Nick Diaz, to me, is a fighter to the core. We all know he takes his craft very seriously, maybe too seriously at times. But I do not remember him ever given less than his all, even when he lost. And boy, he sure doesn’t get many easy fights. His itinerary over the past 2 years has included scraps with Diego Sanchez (decision loss), Drew Fickett (TKO win), Joe Riggs (decision loss), Karo Parisyan (split decision loss) and Robbie Lawler (KO win). Now he faces Sean Sherk, a wrestling power plug with a fairly educated left hook.
Sherk was left out in the cold from the UFC for almost 3 years after his decision loss to Matt Hughes. In his re-entry on November 19, 2005 (UFC 56) he represented himself well in losing to Georges St. Pierre. He gave the Canadian a hard time standing before Georges decided to take matters to the mat for the finish.
Diaz/Sherk is a difficult one to call because they both have strengths standing. Diaz is a southpaw with a very tricky, albeit wide, right hook. Sherk is the shorter fighter but has a compact, bursting punching style. There ground games are different on paper in that Sherk is great at takedowns but Nick has a very effective guard. I’ll have to toss a coin on this one.
This will be a grappling match as both are well anointed in that world. I predict “The Snowman”, Monson will get a decision over “Pe De Pano” in a slow paced contest.
A jiu-jitsu guy with a punch against a wrestler with a punch; hmm, I see this one being a ground battle, with a lot of punching (thank you, thank, hold your applause). If Smith, who is WEC (World Extreme Cagefighting) light-heavyweight champion, can keep it upright he could make his UFC debut a memorable one (they don’t call him “Hands Of Steel” for nothing). If not, “The Soul Assassin” (Terrell) stands a very good chance of catching him with a choke or an armbar.
Karo cannot afford to lose this one. He’s always one step away from a title shot or one step away from being out of the UFC (it seems). Nick Thompson is a tough cookie who has racked up 8 straight wins since July 2005! But Parisyan has moved into the top ten with wins over Nick Diaz, Chris Lytle and Matt Serra.
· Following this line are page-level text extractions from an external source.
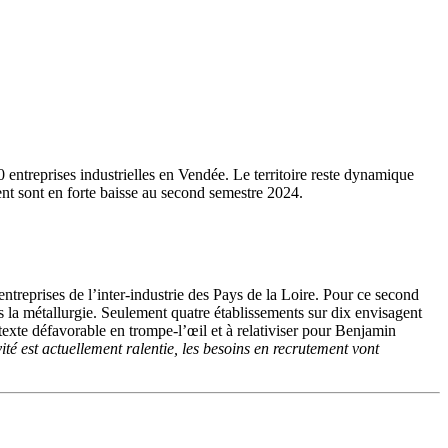
 entreprises industrielles en Vendée. Le territoire reste dynamique
ent sont en forte baisse au second semestre 2024.
ntreprises de l’inter-industrie des Pays de la Loire. Pour ce second
 la métallurgie. Seulement quatre établissements sur dix envisagent
texte défavorable en trompe-l’œil et à relativiser pour Benjamin
ivité est actuellement ralentie, les besoins en recrutement vont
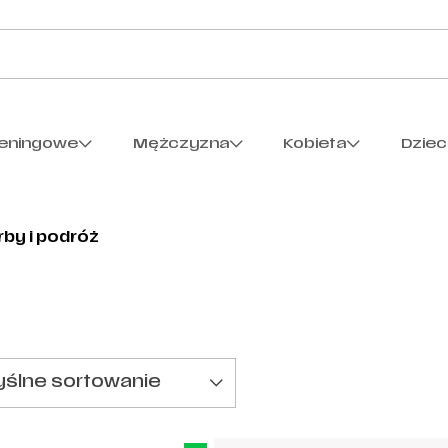
reningowe
Mężczyzna
Kobieta
Dzie
rby i podróż
ślne sortowanie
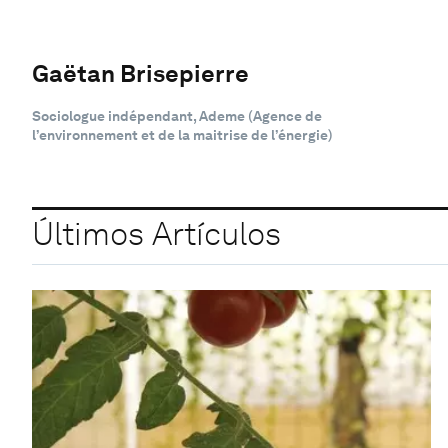
Gaëtan Brisepierre
Sociologue indépendant, Ademe (Agence de
l’environnement et de la maitrise de l’énergie)
Últimos Artículos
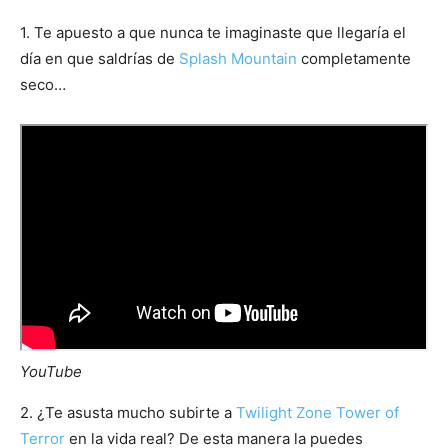
1. Te apuesto a que nunca te imaginaste que llegaría el
día en que saldrías de
Splash Mountain
completamente
seco…
YouTube
2. ¿Te asusta mucho subirte a
Twilight Zone Tower of
Terror
en la vida real? De esta manera la puedes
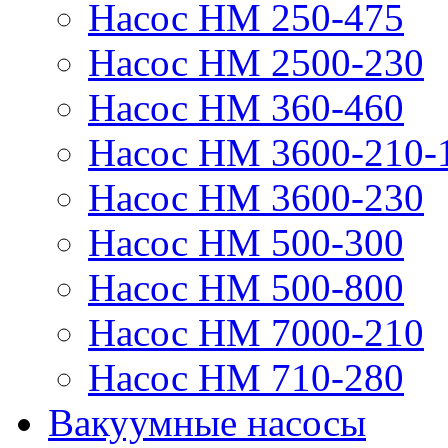
Насос НМ 250-475
Насос НМ 2500-230
Насос НМ 360-460
Насос НМ 3600-210-
Насос НМ 3600-230
Насос НМ 500-300
Насос НМ 500-800
Насос НМ 7000-210
Насос НМ 710-280
Вакуумные насосы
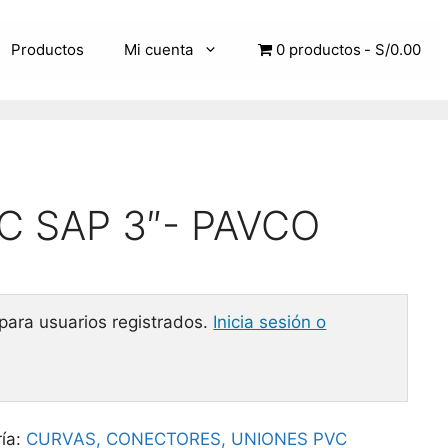
Productos
Mi cuenta
0 productos
S/0.00
C SAP 3″- PAVCO
 para usuarios registrados.
Inicia sesión o
ía:
CURVAS, CONECTORES, UNIONES PVC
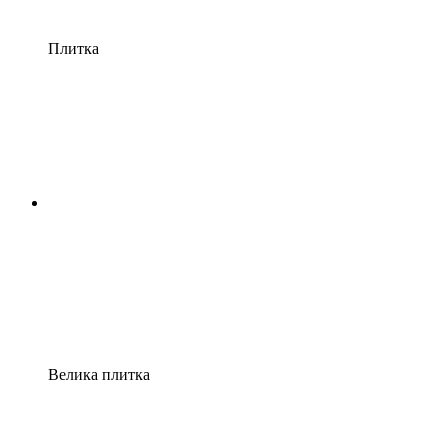
Плитка
Велика плитка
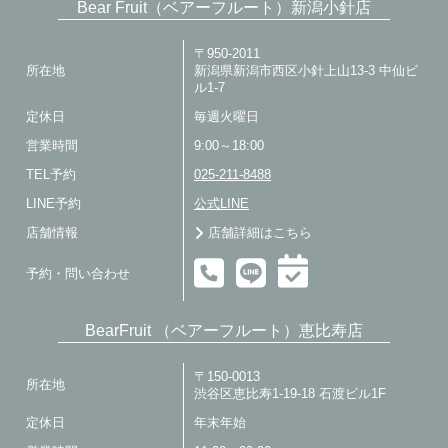
Bear Fruit（ベアーフルート）新潟小針店
〒950-2011
所在地
新潟県新潟市西区小針上山13-3 中仙ビ
ル1-7
定休日
毎週火曜日
営業時間
9:00～18:00
TEL予約
025-211-8488
LINE予約
公式LINE
店舗情報
店舗詳細はこちら
予約・問い合わせ
BearFruit （ベアーフルート）恵比寿店
〒150-0013
所在地
渋谷区恵比寿1-19-18 石渡ビル1F
定休日
年末年始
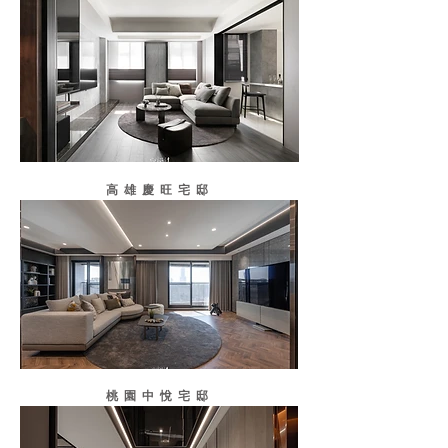
高雄慶旺宅邸
桃園中悅宅邸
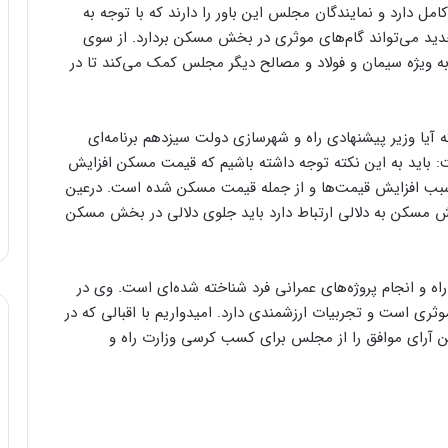
 دارد و نمایندگان مجلس این باور را دارند که با توجه به
 می‌تواند گام‌های موثری در بخش مسکن بردارد. از سوی
 به ویژه سیمان و فولاد و مصالح دیگر مجلس کمک می‌کند تا در
ا وزیر پیشنهادی راه و شهرسازی دولت سیزدهم برنامه‌ای
: باید به این نکته توجه داشته باشیم که قیمت مسکن افزایش
بب افزایش قیمت‌ها و از جمله قیمت مسکن شده است. درعین
ش مسکن به دلالی ارتباط دارد باید جلوی دلالی در بخش مسکن
راه و انجام پروژه‌های عمرانی فرد شناخته شده‌ای است. وی در
وثری است و تجربیات ارزشمندی دارد. امیدواریم با اقبالی که در
ن آرای موافق را از مجلس برای کسب کرسی وزارت راه و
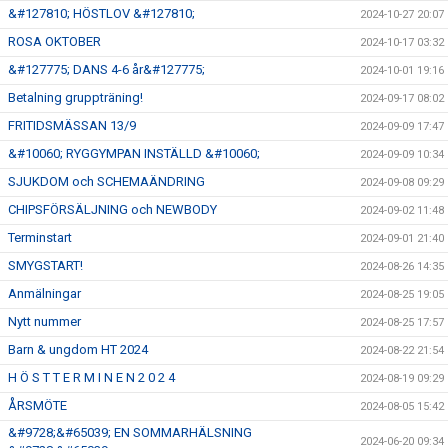
&#127810; HÖSTLOV &#127810;
2024-10-27 20:07
ROSA OKTOBER
2024-10-17 03:32
&#127775; DANS 4-6 år&#127775;
2024-10-01 19:16
Betalning gruppträning!
2024-09-17 08:02
FRITIDSMÄSSAN 13/9
2024-09-09 17:47
&#10060; RYGGYMPAN INSTÄLLD &#10060;
2024-09-09 10:34
SJUKDOM och SCHEMAÄNDRING
2024-09-08 09:29
CHIPSFÖRSÄLJNING och NEWBODY
2024-09-02 11:48
Terminstart
2024-09-01 21:40
SMYGSTART!
2024-08-26 14:35
Anmälningar
2024-08-25 19:05
Nytt nummer
2024-08-25 17:57
Barn & ungdom HT 2024
2024-08-22 21:54
H Ö S T T E R M I N E N 2 0 2 4
2024-08-19 09:29
ÅRSMÖTE
2024-08-05 15:42
&#9728;&#65039; EN SOMMARHÄLSNING
2024-06-20 09:34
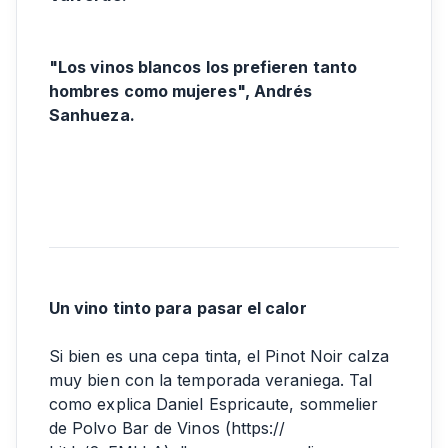
"Los vinos blancos los prefieren tanto
hombres como mujeres", Andrés
Sanhueza.
Un vino tinto para pasar el calor
Si bien es una cepa tinta, el Pinot Noir calza
muy bien con la temporada veraniega. Tal
como explica Daniel Espricaute, sommelier
de Polvo Bar de Vinos (https://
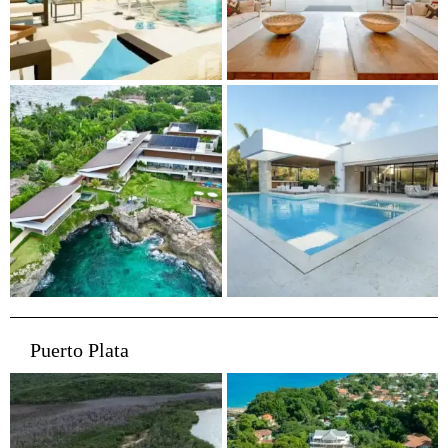
Puerto Plata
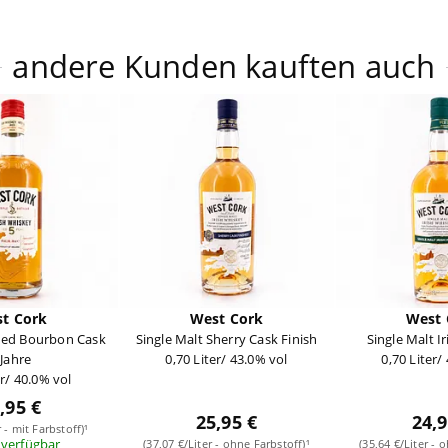
andere Kunden kauften auch
t Cork
West Cork
West 
nded Bourbon Cask
Single Malt Sherry Cask Finish
Single Malt I
 Jahre
0,70 Liter/ 43.0% vol
0,70 Liter/
er/ 40.0% vol
,95 €
25,95 €
24,9
r - mit Farbstoff)¹
 verfügbar
(37,07 €/Liter - ohne Farbstoff)¹
(35,64 €/Liter - 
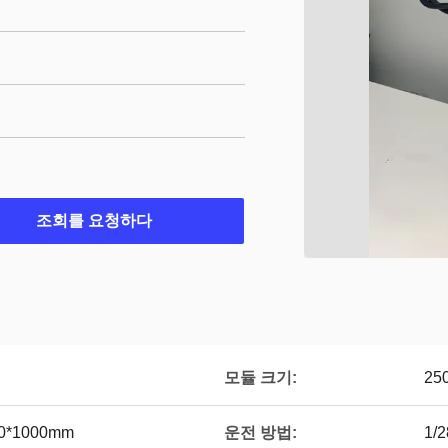
조회를 요청하다
모듈 크기:
25
운전 방법:
0*1000mm
1/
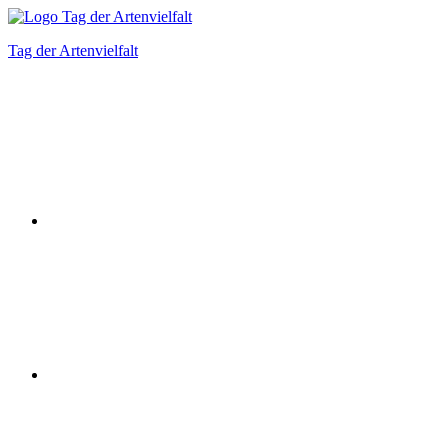
Zum
Inhalt
Tag der Artenvielfalt
springen
Instagram
Facebook
Bluesky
Karo should prevail here but Thompson may stretch him to a decision.
Jason Lambert will exploit Terry Martin’s strike oriented game by getting the fight on the ground and wailing away..
There’s nothing like an undercard rematch to settle an old score. Derrick Noble submitted Thiago Alves in December 2003 with a rear naked choke. But Alves looked awful good last November when he TKO’d Ansar Chalangov. So the American Top Team slugger from Brazil has a shot here. Still I feel Noble may duplicate his past win.
Justin Levens, like Scott Smith, Nick Diaz and Jason Lambert (and many more), is another promising fighter from WEC. But I doubt that will be mentioned on TV. He may make a huge impression if former UFC middleweight champion Evan Tanner takes him lightly. I feel Tanner knows he needs this fight to remain relevant in the UFC. If Levens is smart he will use a lot of kicks and lateral movement.